DATA TO USE below:

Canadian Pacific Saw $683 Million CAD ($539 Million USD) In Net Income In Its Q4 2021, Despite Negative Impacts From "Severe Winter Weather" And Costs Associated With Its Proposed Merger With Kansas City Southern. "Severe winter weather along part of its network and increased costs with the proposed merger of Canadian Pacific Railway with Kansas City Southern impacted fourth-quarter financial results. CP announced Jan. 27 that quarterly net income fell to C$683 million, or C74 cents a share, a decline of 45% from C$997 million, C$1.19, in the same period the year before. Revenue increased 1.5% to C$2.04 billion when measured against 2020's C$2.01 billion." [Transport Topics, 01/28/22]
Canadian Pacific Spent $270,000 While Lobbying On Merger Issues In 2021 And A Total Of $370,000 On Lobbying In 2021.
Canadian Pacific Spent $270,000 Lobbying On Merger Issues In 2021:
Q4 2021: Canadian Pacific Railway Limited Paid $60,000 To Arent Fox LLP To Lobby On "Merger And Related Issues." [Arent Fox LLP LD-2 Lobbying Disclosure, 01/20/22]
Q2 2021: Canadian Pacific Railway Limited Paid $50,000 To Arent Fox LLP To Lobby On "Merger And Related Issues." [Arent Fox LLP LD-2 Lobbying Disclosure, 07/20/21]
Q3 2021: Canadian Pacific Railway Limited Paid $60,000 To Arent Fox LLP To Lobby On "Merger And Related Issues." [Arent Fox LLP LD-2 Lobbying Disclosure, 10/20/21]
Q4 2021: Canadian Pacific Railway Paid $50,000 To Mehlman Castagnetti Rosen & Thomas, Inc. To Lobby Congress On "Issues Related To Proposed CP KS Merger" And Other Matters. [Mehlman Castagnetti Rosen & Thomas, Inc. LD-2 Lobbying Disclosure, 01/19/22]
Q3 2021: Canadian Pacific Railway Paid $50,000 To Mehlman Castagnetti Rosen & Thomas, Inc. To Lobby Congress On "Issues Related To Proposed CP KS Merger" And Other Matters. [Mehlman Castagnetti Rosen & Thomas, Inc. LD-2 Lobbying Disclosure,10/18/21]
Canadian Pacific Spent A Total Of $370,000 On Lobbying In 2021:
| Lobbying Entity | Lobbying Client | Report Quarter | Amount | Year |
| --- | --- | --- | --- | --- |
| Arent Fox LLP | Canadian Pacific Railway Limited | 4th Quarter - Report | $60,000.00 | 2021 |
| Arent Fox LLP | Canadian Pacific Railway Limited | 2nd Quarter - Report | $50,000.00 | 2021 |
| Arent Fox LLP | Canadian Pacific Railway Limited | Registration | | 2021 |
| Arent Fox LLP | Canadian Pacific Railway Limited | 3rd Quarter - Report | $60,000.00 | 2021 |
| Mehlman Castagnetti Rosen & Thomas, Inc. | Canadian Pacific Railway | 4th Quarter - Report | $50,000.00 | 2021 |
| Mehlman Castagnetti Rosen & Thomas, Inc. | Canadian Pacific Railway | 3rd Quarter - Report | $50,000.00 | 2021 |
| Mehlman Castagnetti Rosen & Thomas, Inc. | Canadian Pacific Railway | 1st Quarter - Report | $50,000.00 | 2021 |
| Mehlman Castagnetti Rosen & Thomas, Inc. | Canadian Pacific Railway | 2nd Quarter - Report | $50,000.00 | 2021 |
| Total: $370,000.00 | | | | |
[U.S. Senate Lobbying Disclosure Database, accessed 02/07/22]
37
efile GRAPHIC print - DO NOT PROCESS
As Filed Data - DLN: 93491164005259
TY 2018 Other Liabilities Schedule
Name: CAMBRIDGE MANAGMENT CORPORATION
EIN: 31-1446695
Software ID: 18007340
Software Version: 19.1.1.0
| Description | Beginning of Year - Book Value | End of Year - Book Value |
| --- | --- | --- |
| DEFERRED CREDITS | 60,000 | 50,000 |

End of DATA TO USE.

WORK REQUIRED
Return every entry exactly; no line may be missing.

RESULT FOR THIS TASK
Canadian Pacific Saw $683 Million CAD ($539 Million USD) In Net Income In Its Q4 2021, Despite Negative Impacts From "Severe Winter Weather" And Costs Associated With Its Proposed Merger With Kansas City Southern. "Severe winter weather along part of its network and increased costs with the proposed merger of Canadian Pacific Railway with Kansas City Southern impacted fourth-quarter financial results. CP announced Jan. 27 that quarterly net income fell to C$683 million, or C74 cents a share, a decline of 45% from C$997 million, C$1.19, in the same period the year before. Revenue increased 1.5% to C$2.04 billion when measured against 2020's C$2.01 billion." [Transport Topics, 01/28/22]
Canadian Pacific Spent $270,000 While Lobbying On Merger Issues In 2021 And A Total Of $370,000 On Lobbying In 2021.
Canadian Pacific Spent $270,000 Lobbying On Merger Issues In 2021:
Q4 2021: Canadian Pacific Railway Limited Paid $60,000 To Arent Fox LLP To Lobby On "Merger And Related Issues." [Arent Fox LLP LD-2 Lobbying Disclosure, 01/20/22]
Q2 2021: Canadian Pacific Railway Limited Paid $50,000 To Arent Fox LLP To Lobby On "Merger And Related Issues." [Arent Fox LLP LD-2 Lobbying Disclosure, 07/20/21]
Q3 2021: Canadian Pacific Railway Limited Paid $60,000 To Arent Fox LLP To Lobby On "Merger And Related Issues." [Arent Fox LLP LD-2 Lobbying Disclosure, 10/20/21]
Q4 2021: Canadian Pacific Railway Paid $50,000 To Mehlman Castagnetti Rosen & Thomas, Inc. To Lobby Congress On "Issues Related To Proposed CP KS Merger" And Other Matters. [Mehlman Castagnetti Rosen & Thomas, Inc. LD-2 Lobbying Disclosure, 01/19/22]
Q3 2021: Canadian Pacific Railway Paid $50,000 To Mehlman Castagnetti Rosen & Thomas, Inc. To Lobby Congress On "Issues Related To Proposed CP KS Merger" And Other Matters. [Mehlman Castagnetti Rosen & Thomas, Inc. LD-2 Lobbying Disclosure,10/18/21]
Canadian Pacific Spent A Total Of $370,000 On Lobbying In 2021:
| Lobbying Entity | Lobbying Client | Report Quarter | Amount | Year |
| --- | --- | --- | --- | --- |
| Arent Fox LLP | Canadian Pacific Railway Limited | 4th Quarter - Report | $60,000.00 | 2021 |
| Arent Fox LLP | Canadian Pacific Railway Limited | 2nd Quarter - Report | $50,000.00 | 2021 |
| Arent Fox LLP | Canadian Pacific Railway Limited | Registration | | 2021 |
| Arent Fox LLP | Canadian Pacific Railway Limited | 3rd Quarter - Report | $60,000.00 | 2021 |
| Mehlman Castagnetti Rosen & Thomas, Inc. | Canadian Pacific Railway | 4th Quarter - Report | $50,000.00 | 2021 |
| Mehlman Castagnetti Rosen & Thomas, Inc. | Canadian Pacific Railway | 3rd Quarter - Report | $50,000.00 | 2021 |
| Mehlman Castagnetti Rosen & Thomas, Inc. | Canadian Pacific Railway | 1st Quarter - Report | $50,000.00 | 2021 |
| Mehlman Castagnetti Rosen & Thomas, Inc. | Canadian Pacific Railway | 2nd Quarter - Report | $50,000.00 | 2021 |
| Total: $370,000.00 | | | | |
[U.S. Senate Lobbying Disclosure Database, accessed 02/07/22]
37
efile GRAPHIC print - DO NOT PROCESS
As Filed Data - DLN: 93491164005259
TY 2018 Other Liabilities Schedule
Name: CAMBRIDGE MANAGMENT CORPORATION
EIN: 31-1446695
Software ID: 18007340
Software Version: 19.1.1.0
| Description | Beginning of Year - Book Value | End of Year - Book Value |
| --- | --- | --- |
| DEFERRED CREDITS | 60,000 | 50,000 |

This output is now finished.